Stepan Stepanovich Apraksin (Степа́н Степа́нович Апра́ксин, 24 June 1757, Riga - 20 February 1827) was a Russian military commander and aristocrat. He was the only son of Stepan Fedorovich Apraksin, likewise a famed military commander and a high-ranking military commander in the Russian army.

Stepan Stepanovich Apraksin was born in 1757 in Riga, in the Governorate of Livonia of the Russian Empire. He started his military career at the age of ten, after being admitted to the Semenovsky Regiment. Initially serving with the rank of ensign, he received military training there and in 1772 he started active service with the army in the rank of captain. Transferred to Kiev, he served as an officer in the local infantry regiment. With his unit he took part in the Russo-Turkish War of 1768-1774. For his service in the Crimean campaign, in 1777 he was promoted to the rank of Colonel.

Quickly rising through the ranks of the tsarist army, in 1783 Apraksin was promoted to the rank of Brigadier and attached to the 20th Astrakhan Regiment, with which he fought with distinction in the Caucasus. In 1786 he was again promoted, this time to the rank of Major General. Appointed the commander of Astrakhan Dragoon Regiment, he took part in the famous siege of Ochakov during the Russo-Turkish War of 1787-1792. After the end of hostilities Apraksin was promoted to the rank of Lieutenant General and in 1794 he took part in suppression of Kościuszko's Uprising in Poland. Following the Third Partition of Poland, he commanded the border troops at the new frontiers with Austria and Turkey.

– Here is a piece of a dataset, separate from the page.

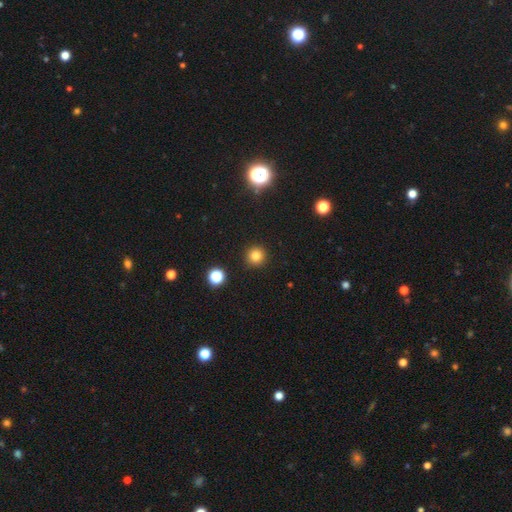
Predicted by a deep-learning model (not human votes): Morphology: type=smooth (80%); roundness=round (95%); merging=none (92%).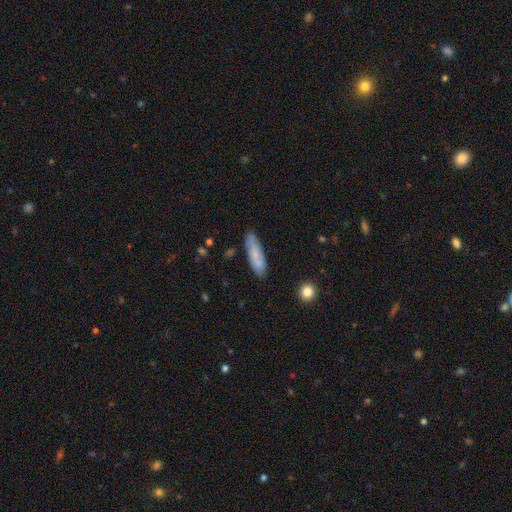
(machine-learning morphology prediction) smooth 68%, featured or disk 25%, star or artifact 7%. Down the decision tree: how rounded — cigar-shaped (62%); merging — none (77%).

In 1798, at the age of 41, he retired from active service, supposedly due to serious illness. However, soon after the coronation of Alexander I of Russia he returned to the army and in 1803 was made the governor of Smolensk. During the Napoleonic Wars he again assumed the role of a front-line commander and took part in the fights as a commander of the 16th infantry division. After 1809 he finally retired and settled in Moscow, where he ultimately died in 1827.

== Family ==
Apraksin was married to Ekaterina née Golitsin, a daughter of a mighty Russian aristocratic family. They had three children: two daughters and a son, Vladimir Apraksin (b. 1796), who later became the aide to tsar Alexander I.